This is unironically the inclusivity we need. The corporation concept doesn’t exist to satisfy employees’ ego, it exists to access a market.
There should be people with different, unfamiliar backgrounds closer to the market you want to access, in the decision making process.
The original article had a long insightful comment- the author has since deleted it (some may have noticed the censoring). I will not be surprised if MGA's attack on Mucciolo's might be deleted as well- as MGA deleted its tweets.
Here is a record just in case: https://www.fa-mag.com/news/toy-billionaire-deletes-post-sla...
I detect some biased portrayal on part of the author towards MGA (investment newsletter)- we get that they made a killing on a 'great' product, but its negative implications cannot be understated.

| DATA TO EXAMINE |
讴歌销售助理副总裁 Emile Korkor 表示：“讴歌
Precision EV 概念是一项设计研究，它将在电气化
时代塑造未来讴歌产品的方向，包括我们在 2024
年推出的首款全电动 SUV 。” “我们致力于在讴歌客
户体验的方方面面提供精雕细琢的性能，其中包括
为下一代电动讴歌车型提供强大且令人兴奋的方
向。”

...

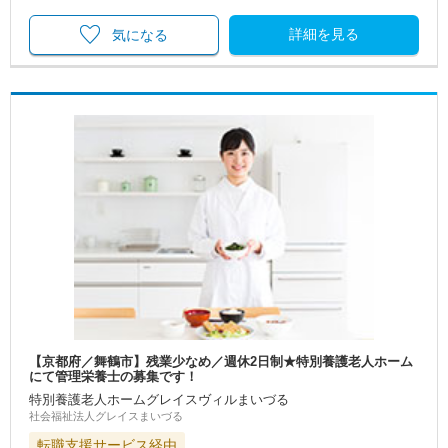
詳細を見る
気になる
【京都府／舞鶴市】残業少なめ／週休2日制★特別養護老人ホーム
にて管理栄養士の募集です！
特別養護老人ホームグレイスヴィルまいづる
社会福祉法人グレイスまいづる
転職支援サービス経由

| REQUIRED WORK |
- 1) Decide whether each statement agrees with the comment excerpt. Answer yes or no, and quote the words of the comment excerpt that settle it.
(a) The corporation concept exists to access a market.
(b) The author of the original article left the long comment in place.
(c) The writer considers the author's portrayal of MGA free of bias.
- 2) Answer these questions from the comment excerpt.
(a) What did MGA delete?
(b) How does the writer describe the comment that appeared with the original article?
(c) People with different, unfamiliar backgrounds should be closer to what?
Nothing in the listing is needed here.

| EXPECTED OUTPUTS |
- 1)
(a) Yes: "it exists to access a market"
(b) No: "the author has since deleted it"
(c) No: "I detect some biased portrayal on part of the author towards MGA"

- 2)
(a) Its tweets.
(b) As a long insightful comment.
(c) The market you want to access.